*** Block opens ***
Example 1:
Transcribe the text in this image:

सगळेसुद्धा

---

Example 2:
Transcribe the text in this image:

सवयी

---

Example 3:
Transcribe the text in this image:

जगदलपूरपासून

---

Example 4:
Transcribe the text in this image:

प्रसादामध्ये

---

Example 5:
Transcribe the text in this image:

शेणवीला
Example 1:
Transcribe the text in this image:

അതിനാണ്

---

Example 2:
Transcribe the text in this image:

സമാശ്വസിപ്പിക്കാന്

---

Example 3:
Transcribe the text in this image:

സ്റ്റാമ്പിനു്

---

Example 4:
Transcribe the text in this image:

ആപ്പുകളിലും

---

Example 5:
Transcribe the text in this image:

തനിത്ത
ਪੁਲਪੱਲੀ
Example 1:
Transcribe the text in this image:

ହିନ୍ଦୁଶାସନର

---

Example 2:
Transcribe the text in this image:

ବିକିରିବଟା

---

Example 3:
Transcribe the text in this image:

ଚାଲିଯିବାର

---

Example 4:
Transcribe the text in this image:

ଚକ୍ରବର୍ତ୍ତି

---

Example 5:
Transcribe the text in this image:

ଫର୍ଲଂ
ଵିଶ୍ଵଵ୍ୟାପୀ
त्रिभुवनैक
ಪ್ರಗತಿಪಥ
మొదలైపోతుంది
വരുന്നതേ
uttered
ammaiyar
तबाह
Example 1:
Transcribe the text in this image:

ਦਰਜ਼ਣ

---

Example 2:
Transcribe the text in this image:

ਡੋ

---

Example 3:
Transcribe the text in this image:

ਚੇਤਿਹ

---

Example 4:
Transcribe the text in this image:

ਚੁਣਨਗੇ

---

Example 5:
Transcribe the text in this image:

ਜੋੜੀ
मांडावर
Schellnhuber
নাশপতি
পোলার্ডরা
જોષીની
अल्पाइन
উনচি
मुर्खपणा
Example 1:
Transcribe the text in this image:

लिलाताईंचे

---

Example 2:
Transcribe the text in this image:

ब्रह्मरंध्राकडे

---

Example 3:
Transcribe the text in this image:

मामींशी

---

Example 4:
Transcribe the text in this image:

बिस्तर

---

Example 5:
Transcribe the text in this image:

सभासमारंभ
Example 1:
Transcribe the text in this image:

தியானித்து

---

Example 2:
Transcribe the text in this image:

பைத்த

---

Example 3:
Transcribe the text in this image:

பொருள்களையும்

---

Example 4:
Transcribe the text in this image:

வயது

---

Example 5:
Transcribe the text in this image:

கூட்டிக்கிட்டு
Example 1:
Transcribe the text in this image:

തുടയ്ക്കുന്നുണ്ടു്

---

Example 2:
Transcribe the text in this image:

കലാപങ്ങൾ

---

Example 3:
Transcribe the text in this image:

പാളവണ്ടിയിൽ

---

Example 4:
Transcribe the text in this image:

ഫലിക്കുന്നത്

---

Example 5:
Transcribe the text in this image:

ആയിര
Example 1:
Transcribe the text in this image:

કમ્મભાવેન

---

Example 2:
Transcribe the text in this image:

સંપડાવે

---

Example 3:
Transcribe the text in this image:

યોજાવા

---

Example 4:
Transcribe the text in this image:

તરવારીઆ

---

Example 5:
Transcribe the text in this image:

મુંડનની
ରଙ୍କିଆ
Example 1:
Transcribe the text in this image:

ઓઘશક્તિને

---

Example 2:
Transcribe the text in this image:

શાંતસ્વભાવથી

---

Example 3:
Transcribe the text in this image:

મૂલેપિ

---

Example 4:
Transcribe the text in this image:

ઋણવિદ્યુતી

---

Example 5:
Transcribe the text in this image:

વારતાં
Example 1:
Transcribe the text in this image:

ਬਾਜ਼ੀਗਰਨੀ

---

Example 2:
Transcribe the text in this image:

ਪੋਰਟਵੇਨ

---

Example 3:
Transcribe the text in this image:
*** Block closes ***
### TASK PROMPT:
Write the records again exactly as they stand.

### WORKED SOLUTION:
Example 1:
Transcribe the text in this image:

सगळेसुद्धा

---

Example 2:
Transcribe the text in this image:

सवयी

---

Example 3:
Transcribe the text in this image:

जगदलपूरपासून

---

Example 4:
Transcribe the text in this image:

प्रसादामध्ये

---

Example 5:
Transcribe the text in this image:

शेणवीला
Example 1:
Transcribe the text in this image:

അതിനാണ്

---

Example 2:
Transcribe the text in this image:

സമാശ്വസിപ്പിക്കാന്

---

Example 3:
Transcribe the text in this image:

സ്റ്റാമ്പിനു്

---

Example 4:
Transcribe the text in this image:

ആപ്പുകളിലും

---

Example 5:
Transcribe the text in this image:

തനിത്ത
ਪੁਲਪੱਲੀ
Example 1:
Transcribe the text in this image:

ହିନ୍ଦୁଶାସନର

---

Example 2:
Transcribe the text in this image:

ବିକିରିବଟା

---

Example 3:
Transcribe the text in this image:

ଚାଲିଯିବାର

---

Example 4:
Transcribe the text in this image:

ଚକ୍ରବର୍ତ୍ତି

---

Example 5:
Transcribe the text in this image:

ଫର୍ଲଂ
ଵିଶ୍ଵଵ୍ୟାପୀ
त्रिभुवनैक
ಪ್ರಗತಿಪಥ
మొదలైపోతుంది
വരുന്നതേ
uttered
ammaiyar
तबाह
Example 1:
Transcribe the text in this image:

ਦਰਜ਼ਣ

---

Example 2:
Transcribe the text in this image:

ਡੋ

---

Example 3:
Transcribe the text in this image:

ਚੇਤਿਹ

---

Example 4:
Transcribe the text in this image:

ਚੁਣਨਗੇ

---

Example 5:
Transcribe the text in this image:

ਜੋੜੀ
मांडावर
Schellnhuber
নাশপতি
পোলার্ডরা
જોષીની
अल्पाइन
উনচি
मुर्खपणा
Example 1:
Transcribe the text in this image:

लिलाताईंचे

---

Example 2:
Transcribe the text in this image:

ब्रह्मरंध्राकडे

---

Example 3:
Transcribe the text in this image:

मामींशी

---

Example 4:
Transcribe the text in this image:

बिस्तर

---

Example 5:
Transcribe the text in this image:

सभासमारंभ
Example 1:
Transcribe the text in this image:

தியானித்து

---

Example 2:
Transcribe the text in this image:

பைத்த

---

Example 3:
Transcribe the text in this image:

பொருள்களையும்

---

Example 4:
Transcribe the text in this image:

வயது

---

Example 5:
Transcribe the text in this image:

கூட்டிக்கிட்டு
Example 1:
Transcribe the text in this image:

തുടയ്ക്കുന്നുണ്ടു്

---

Example 2:
Transcribe the text in this image:

കലാപങ്ങൾ

---

Example 3:
Transcribe the text in this image:

പാളവണ്ടിയിൽ

---

Example 4:
Transcribe the text in this image:

ഫലിക്കുന്നത്

---

Example 5:
Transcribe the text in this image:

ആയിര
Example 1:
Transcribe the text in this image:

કમ્મભાવેન

---

Example 2:
Transcribe the text in this image:

સંપડાવે

---

Example 3:
Transcribe the text in this image:

યોજાવા

---

Example 4:
Transcribe the text in this image:

તરવારીઆ

---

Example 5:
Transcribe the text in this image:

મુંડનની
ରଙ୍କିଆ
Example 1:
Transcribe the text in this image:

ઓઘશક્તિને

---

Example 2:
Transcribe the text in this image:

શાંતસ્વભાવથી

---

Example 3:
Transcribe the text in this image:

મૂલેપિ

---

Example 4:
Transcribe the text in this image:

ઋણવિદ્યુતી

---

Example 5:
Transcribe the text in this image:

વારતાં
Example 1:
Transcribe the text in this image:

ਬਾਜ਼ੀਗਰਨੀ

---

Example 2:
Transcribe the text in this image:

ਪੋਰਟਵੇਨ

---

Example 3:
Transcribe the text in this image:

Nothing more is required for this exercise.